Starting at the line that contains "IPv6 is increasingly" and stopping after the line that contains "- When IPv4", rewrite those lines with "unique IP addresses" switched to "distinct IP addresses" and everything else unchanged.

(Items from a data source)
__________________________________________________

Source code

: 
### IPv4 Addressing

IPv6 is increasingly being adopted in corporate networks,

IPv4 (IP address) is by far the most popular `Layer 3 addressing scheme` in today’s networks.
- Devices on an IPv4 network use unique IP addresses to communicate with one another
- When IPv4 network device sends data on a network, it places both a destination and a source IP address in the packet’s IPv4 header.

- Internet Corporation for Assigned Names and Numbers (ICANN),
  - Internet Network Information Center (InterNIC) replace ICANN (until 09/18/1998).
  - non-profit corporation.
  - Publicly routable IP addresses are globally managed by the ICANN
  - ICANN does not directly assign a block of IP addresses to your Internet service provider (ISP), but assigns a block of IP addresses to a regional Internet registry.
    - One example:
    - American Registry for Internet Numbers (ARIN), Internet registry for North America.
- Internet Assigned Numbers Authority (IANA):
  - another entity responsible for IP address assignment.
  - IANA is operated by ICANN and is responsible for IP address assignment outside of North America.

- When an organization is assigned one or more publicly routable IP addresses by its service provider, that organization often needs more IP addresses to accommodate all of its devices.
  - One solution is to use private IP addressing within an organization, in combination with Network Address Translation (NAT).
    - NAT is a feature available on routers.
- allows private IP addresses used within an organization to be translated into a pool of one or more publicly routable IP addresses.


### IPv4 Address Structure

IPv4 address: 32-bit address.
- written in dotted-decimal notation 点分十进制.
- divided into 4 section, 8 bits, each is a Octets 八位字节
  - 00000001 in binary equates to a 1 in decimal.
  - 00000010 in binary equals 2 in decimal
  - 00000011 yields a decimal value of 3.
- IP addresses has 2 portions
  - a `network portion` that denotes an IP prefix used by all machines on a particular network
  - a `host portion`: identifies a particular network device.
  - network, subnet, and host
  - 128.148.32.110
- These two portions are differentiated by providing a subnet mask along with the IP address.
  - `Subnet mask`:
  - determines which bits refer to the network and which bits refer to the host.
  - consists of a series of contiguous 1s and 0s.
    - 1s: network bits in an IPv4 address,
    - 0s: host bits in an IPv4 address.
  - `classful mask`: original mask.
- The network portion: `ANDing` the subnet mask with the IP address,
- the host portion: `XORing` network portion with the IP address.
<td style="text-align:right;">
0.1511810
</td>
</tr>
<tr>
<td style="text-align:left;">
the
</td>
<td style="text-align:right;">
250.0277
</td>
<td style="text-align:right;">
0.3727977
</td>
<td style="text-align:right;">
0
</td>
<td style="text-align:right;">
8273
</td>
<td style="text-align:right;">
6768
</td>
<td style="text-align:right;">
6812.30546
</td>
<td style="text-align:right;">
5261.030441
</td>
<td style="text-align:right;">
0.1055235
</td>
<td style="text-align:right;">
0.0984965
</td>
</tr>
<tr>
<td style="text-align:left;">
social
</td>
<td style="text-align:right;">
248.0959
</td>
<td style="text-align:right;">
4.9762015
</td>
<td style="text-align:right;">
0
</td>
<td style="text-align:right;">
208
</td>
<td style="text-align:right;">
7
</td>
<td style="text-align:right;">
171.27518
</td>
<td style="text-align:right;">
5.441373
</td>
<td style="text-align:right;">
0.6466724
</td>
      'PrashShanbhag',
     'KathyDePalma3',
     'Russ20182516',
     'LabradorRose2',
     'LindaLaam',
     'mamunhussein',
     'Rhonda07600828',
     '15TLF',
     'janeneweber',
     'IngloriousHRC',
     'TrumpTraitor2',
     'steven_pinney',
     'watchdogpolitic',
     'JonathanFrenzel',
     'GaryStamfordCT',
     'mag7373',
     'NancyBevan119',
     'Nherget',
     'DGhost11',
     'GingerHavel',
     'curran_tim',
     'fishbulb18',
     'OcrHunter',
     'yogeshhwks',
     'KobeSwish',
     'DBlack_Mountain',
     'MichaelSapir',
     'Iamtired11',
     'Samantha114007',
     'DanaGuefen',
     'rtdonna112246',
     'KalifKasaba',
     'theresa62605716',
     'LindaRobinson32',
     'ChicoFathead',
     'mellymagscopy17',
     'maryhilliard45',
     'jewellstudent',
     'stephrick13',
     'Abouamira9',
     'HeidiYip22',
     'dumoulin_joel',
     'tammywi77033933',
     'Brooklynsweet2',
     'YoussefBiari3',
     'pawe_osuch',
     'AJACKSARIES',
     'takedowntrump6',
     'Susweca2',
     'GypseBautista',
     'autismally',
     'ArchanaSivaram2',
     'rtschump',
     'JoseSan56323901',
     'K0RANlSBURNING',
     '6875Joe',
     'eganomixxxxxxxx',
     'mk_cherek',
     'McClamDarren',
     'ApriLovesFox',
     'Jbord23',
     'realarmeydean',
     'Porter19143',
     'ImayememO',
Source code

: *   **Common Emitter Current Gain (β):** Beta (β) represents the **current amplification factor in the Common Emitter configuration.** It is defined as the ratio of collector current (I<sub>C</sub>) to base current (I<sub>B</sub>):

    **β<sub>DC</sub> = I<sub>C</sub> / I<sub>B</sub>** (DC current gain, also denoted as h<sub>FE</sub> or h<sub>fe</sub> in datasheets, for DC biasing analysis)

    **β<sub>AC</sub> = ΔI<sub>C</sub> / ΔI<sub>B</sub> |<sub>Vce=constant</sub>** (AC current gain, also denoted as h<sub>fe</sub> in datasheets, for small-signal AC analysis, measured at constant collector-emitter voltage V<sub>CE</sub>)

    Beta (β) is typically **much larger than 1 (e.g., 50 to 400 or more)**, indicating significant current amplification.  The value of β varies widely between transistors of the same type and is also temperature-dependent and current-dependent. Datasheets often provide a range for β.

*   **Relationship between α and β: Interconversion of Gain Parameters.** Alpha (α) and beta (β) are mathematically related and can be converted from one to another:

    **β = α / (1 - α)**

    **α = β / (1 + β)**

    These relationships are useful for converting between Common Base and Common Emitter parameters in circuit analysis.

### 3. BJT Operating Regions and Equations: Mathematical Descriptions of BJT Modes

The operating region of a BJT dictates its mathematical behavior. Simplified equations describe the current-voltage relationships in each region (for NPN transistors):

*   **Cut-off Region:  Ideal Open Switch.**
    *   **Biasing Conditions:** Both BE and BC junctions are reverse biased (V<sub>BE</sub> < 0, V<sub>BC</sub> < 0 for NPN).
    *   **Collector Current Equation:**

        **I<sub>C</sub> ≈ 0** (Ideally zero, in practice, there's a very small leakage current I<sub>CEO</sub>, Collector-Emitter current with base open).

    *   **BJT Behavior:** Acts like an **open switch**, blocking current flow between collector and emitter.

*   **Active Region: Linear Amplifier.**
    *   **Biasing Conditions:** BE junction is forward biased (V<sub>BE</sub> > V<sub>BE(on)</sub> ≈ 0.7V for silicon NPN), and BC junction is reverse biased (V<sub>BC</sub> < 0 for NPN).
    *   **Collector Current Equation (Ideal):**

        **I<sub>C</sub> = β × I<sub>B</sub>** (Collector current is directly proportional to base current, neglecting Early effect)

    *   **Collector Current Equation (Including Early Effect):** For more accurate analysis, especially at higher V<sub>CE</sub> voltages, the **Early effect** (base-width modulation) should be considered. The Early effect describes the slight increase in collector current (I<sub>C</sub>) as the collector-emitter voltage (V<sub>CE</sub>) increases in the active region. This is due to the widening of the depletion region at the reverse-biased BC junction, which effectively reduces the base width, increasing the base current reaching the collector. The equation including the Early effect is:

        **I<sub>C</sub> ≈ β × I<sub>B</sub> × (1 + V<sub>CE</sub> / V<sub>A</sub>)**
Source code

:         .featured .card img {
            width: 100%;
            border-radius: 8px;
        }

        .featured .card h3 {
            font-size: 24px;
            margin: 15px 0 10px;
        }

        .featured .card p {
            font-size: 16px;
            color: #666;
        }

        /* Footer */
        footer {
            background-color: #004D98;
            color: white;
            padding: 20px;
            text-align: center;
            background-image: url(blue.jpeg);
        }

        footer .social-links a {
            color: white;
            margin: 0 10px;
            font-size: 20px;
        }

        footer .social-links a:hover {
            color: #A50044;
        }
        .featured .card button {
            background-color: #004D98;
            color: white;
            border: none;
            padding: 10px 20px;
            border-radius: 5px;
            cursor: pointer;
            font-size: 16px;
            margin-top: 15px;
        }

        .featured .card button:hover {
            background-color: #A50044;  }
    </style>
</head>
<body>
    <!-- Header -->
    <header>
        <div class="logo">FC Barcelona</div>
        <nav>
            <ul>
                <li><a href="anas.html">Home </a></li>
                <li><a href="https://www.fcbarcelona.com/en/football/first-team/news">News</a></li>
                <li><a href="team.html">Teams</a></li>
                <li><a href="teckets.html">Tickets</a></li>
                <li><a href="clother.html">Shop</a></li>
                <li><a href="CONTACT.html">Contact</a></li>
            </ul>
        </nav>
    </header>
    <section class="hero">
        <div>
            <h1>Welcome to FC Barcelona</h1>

__________________________________________________

▶ _Answer section_
IPv6 is increasingly being adopted in corporate networks,

IPv4 (IP address) is by far the most popular `Layer 3 addressing scheme` in today’s networks.
- Devices on an IPv4 network use distinct IP addresses to communicate with one another
- When IPv4 network device sends data on a network, it places both a destination and a source IP address in the packet’s IPv4 header.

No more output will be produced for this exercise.